■ **READING TEXT**
In December 2018, surgeons at the Freiburg University Hospital wrote in the journal BMC Musculoskeletal Disorders (4):
“The most important findings of this study were that isolated revision meniscal repair results in good to excellent knee function, high level of sports participation, and high patient satisfaction in patients with re-tears or failed healing after previous isolated meniscal repair. The failure rate of 25% is slightly higher compared to isolated primary meniscal repair, but still acceptable.”
They also noted: “Therefore, revision meniscal repair is worthwhile in selected cases in order to save as much meniscal tissue as possible.”
And another opinion: “Despite the fact that failure rate remains high for medial meniscus bucket-handle tears, suture repair of bucket-handle tears should be encouraged taking into account the long-term consequences of meniscectomy.” In other words, “Save as much meniscal tissue as possible.”
Here is the summary of a January 2020 paper with the title: “Clinical Outcome and Failure Analysis of Medial Meniscus Bucket-Handle Tear Repair,” published in the Archives of Orthopaedic and Trauma Surgery. (5)
- The failure rate of meniscal repair remains significant, especially for bucket-handle tears. This study aimed to evaluate the clinical outcomes, failure rate, and risk factors for failure of bucket-handle medial meniscal tear repairs performed during ACL reconstruction.
- Who was examined? Patients comprising ninety-six ACL reconstructions with meniscal arthroscopic suture of a bucket-handle tear of the medial meniscus with a minimum 2-year follow-up.
- The average entire group failure rate was 19% at final follow-up at about three years post-op.
- Analysis revealed that younger patients and a procedure of ACL revision (the meniscus will more likely fail when you go back for an ACL revision or second ACL Reconstruction).

■ **RECORDS SUPPLIED**
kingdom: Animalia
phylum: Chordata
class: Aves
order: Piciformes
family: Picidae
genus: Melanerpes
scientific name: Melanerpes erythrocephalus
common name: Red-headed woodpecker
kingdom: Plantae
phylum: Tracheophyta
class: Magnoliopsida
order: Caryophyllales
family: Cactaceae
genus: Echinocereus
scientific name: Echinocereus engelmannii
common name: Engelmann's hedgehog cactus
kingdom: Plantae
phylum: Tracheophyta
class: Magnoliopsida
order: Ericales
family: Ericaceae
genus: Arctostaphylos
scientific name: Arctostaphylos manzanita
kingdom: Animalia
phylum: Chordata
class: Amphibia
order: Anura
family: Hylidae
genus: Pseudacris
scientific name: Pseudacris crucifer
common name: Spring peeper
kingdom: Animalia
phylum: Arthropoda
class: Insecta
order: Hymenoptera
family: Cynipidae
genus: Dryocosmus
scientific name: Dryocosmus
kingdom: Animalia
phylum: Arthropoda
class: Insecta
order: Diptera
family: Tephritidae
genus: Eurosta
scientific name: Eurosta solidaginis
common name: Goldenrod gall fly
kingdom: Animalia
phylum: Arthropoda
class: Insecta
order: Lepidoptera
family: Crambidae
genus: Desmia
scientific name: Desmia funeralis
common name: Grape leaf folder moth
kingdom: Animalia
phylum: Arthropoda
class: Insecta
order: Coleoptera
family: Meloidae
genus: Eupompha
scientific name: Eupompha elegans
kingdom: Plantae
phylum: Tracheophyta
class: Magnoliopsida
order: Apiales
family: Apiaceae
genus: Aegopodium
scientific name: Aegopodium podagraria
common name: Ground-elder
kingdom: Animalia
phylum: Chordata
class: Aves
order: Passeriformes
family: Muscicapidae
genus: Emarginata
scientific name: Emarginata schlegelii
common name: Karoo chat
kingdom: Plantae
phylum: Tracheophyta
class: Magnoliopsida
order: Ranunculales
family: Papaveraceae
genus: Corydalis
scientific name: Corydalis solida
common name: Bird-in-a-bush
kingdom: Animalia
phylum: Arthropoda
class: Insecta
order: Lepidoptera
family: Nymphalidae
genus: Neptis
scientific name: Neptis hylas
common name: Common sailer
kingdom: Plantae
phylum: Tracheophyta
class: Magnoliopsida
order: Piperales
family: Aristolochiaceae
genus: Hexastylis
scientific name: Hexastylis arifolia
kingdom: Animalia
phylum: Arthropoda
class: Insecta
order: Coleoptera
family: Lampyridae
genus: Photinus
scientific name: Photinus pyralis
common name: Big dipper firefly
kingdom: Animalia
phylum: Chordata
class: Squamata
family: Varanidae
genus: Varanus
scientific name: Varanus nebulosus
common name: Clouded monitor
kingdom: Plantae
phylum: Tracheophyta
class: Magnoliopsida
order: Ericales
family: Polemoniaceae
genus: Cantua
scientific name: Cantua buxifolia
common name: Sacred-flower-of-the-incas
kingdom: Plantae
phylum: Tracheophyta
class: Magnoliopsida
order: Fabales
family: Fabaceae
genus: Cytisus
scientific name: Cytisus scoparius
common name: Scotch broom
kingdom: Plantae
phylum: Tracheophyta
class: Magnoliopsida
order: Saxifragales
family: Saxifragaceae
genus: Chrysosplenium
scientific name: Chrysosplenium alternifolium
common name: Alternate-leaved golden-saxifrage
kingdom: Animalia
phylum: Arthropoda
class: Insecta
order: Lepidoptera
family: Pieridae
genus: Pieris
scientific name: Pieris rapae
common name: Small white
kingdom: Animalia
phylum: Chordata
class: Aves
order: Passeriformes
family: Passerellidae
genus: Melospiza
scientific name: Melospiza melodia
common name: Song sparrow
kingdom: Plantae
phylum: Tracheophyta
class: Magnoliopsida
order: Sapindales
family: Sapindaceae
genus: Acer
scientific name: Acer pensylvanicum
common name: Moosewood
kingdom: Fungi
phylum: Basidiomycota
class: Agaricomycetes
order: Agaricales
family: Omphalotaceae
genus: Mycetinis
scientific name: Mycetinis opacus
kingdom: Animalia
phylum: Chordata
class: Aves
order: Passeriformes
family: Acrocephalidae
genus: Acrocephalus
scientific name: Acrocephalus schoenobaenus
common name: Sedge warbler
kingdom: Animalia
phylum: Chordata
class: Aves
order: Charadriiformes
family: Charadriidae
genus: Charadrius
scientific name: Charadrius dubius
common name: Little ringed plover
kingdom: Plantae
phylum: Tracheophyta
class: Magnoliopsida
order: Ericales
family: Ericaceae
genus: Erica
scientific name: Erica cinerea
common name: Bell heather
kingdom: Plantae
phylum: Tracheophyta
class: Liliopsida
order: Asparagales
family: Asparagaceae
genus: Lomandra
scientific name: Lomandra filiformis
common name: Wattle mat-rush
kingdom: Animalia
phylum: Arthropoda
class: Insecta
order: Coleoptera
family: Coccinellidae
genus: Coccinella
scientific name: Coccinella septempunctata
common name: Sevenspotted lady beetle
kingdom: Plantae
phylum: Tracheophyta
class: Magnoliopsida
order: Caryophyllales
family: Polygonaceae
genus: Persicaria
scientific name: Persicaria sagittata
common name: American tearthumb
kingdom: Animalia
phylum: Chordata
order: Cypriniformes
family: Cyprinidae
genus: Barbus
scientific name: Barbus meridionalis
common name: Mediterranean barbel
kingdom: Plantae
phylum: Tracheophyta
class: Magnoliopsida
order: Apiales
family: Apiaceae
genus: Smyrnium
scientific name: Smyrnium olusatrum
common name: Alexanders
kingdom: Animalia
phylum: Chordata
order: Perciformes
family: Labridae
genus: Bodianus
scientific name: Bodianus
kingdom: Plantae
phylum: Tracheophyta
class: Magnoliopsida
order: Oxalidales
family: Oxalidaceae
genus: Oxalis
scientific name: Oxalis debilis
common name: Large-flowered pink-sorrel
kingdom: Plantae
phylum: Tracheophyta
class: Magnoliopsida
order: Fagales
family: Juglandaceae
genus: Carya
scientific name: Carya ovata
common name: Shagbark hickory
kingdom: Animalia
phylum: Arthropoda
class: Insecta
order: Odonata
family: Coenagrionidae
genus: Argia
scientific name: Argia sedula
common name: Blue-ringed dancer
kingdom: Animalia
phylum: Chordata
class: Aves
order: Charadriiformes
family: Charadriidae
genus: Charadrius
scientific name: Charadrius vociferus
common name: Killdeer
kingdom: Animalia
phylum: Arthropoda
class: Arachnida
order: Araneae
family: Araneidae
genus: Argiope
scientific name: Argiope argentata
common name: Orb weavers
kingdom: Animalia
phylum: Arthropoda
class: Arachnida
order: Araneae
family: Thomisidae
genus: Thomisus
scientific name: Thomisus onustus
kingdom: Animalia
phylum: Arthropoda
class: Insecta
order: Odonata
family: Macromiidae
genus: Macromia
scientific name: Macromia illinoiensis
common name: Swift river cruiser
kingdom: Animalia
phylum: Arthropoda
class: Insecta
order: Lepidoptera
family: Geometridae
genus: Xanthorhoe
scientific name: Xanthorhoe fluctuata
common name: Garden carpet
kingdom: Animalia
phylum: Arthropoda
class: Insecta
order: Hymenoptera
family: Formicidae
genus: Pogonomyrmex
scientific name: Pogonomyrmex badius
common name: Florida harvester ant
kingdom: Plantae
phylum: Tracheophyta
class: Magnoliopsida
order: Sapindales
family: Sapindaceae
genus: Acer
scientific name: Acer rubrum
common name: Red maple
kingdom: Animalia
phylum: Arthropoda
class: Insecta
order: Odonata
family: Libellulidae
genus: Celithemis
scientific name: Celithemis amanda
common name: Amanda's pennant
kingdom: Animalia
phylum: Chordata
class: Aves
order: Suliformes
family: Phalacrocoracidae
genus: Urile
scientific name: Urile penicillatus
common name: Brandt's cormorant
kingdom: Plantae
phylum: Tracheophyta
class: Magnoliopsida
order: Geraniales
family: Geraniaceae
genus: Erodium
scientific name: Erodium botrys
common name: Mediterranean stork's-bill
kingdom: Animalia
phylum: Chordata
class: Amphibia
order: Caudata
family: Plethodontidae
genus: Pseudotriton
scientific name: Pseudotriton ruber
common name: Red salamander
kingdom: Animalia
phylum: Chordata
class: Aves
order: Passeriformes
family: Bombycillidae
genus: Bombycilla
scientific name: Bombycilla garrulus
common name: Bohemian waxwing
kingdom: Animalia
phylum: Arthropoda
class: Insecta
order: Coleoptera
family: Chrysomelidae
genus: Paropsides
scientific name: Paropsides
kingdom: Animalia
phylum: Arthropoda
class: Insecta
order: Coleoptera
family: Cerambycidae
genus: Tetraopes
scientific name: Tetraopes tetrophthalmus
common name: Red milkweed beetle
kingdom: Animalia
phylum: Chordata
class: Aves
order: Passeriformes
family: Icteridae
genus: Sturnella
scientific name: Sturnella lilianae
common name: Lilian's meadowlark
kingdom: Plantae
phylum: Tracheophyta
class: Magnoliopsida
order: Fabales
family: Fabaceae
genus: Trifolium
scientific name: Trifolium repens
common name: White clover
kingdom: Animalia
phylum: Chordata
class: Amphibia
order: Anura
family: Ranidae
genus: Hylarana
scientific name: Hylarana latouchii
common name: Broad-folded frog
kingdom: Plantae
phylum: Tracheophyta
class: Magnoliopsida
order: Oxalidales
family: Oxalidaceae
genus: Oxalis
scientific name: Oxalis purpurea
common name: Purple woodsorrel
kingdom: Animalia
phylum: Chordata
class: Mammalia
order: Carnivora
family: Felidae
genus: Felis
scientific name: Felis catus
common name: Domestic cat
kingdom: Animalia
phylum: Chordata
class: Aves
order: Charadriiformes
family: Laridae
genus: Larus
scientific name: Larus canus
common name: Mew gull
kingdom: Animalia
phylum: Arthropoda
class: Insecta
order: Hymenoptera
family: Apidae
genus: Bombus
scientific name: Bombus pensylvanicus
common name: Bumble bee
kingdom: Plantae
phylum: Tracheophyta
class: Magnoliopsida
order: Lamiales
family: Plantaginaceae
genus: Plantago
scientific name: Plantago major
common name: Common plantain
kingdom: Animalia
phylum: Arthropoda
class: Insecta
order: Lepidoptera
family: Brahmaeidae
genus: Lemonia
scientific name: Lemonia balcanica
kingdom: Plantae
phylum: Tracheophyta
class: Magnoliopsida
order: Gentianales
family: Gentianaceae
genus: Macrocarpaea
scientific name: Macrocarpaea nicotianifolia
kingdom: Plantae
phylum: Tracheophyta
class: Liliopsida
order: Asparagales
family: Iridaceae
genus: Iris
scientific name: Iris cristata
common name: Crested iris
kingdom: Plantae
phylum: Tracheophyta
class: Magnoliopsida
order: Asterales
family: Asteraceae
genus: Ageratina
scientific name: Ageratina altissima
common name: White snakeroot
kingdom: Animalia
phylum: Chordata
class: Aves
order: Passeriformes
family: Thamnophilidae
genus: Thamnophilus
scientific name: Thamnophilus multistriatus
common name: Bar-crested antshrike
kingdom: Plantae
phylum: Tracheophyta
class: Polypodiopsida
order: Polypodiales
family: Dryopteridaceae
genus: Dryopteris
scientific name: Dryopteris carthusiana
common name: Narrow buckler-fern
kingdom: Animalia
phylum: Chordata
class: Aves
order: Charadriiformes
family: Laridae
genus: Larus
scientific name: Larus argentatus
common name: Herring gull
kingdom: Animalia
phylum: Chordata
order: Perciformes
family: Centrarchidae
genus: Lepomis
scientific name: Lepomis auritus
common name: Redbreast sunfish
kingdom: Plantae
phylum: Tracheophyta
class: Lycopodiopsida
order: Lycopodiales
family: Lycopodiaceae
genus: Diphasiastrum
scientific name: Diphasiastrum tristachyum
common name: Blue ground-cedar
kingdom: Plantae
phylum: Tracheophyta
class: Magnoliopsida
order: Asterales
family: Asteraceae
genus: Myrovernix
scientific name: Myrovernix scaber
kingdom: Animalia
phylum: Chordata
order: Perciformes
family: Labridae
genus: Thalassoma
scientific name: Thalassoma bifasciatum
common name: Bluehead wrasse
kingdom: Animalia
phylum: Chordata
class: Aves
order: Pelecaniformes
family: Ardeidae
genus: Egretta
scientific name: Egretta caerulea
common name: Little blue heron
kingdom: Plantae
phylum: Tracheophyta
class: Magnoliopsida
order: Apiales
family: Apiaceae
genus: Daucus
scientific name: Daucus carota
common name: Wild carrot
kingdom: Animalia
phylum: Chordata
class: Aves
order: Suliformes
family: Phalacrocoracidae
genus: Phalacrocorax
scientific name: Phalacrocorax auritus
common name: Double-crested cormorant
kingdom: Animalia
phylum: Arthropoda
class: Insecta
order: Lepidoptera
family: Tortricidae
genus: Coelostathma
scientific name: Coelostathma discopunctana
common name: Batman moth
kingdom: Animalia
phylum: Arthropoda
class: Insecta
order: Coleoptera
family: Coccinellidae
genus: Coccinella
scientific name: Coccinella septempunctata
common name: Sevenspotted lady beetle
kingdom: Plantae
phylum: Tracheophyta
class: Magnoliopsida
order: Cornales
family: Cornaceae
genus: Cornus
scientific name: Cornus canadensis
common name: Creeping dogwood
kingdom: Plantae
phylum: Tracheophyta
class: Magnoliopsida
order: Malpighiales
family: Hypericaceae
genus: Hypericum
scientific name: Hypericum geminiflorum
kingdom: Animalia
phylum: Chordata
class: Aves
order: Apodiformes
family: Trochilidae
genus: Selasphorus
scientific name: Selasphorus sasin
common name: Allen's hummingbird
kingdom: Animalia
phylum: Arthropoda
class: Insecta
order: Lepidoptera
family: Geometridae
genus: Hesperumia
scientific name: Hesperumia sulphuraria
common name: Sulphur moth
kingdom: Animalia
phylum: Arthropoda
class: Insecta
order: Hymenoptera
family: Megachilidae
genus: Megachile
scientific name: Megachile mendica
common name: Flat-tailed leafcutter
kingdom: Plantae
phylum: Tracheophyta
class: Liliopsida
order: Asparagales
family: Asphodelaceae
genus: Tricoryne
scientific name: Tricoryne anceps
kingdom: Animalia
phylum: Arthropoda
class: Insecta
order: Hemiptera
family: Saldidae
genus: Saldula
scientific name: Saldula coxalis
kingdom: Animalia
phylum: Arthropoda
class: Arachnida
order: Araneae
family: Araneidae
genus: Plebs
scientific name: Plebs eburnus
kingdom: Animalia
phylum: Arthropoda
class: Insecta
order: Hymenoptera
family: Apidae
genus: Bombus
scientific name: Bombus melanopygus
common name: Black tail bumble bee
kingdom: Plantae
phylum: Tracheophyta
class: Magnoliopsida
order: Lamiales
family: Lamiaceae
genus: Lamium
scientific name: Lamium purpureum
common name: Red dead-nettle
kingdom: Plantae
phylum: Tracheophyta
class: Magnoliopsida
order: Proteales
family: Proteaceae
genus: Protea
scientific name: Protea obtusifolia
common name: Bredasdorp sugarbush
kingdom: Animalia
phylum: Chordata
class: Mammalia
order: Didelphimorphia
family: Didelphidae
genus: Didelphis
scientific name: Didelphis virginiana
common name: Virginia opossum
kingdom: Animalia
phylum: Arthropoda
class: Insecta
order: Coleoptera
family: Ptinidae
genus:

■ **PROBLEMS TO SOLVE**
(1) Answer these questions from the meniscal repair text:
(a) In which journal did the Freiburg University Hospital surgeons write in December 2018?
(b) What failure rate did they give for isolated revision meniscal repair?
(c) How many ACL reconstructions were included in the January 2020 paper?
(2) Copy the meniscal repair text word for word, beginning at the words "Here is the" and ending after "Trauma Surgery. (5)".
The lines that come after the meniscal repair text are separate material.

■ **RESULTS FOR EACH TASK**
(1)
(a) BMC Musculoskeletal Disorders
(b) 25%
(c) Ninety-six

(2)
Here is the summary of a January 2020 paper with the title: “Clinical Outcome and Failure Analysis of Medial Meniscus Bucket-Handle Tear Repair,” published in the Archives of Orthopaedic and Trauma Surgery. (5)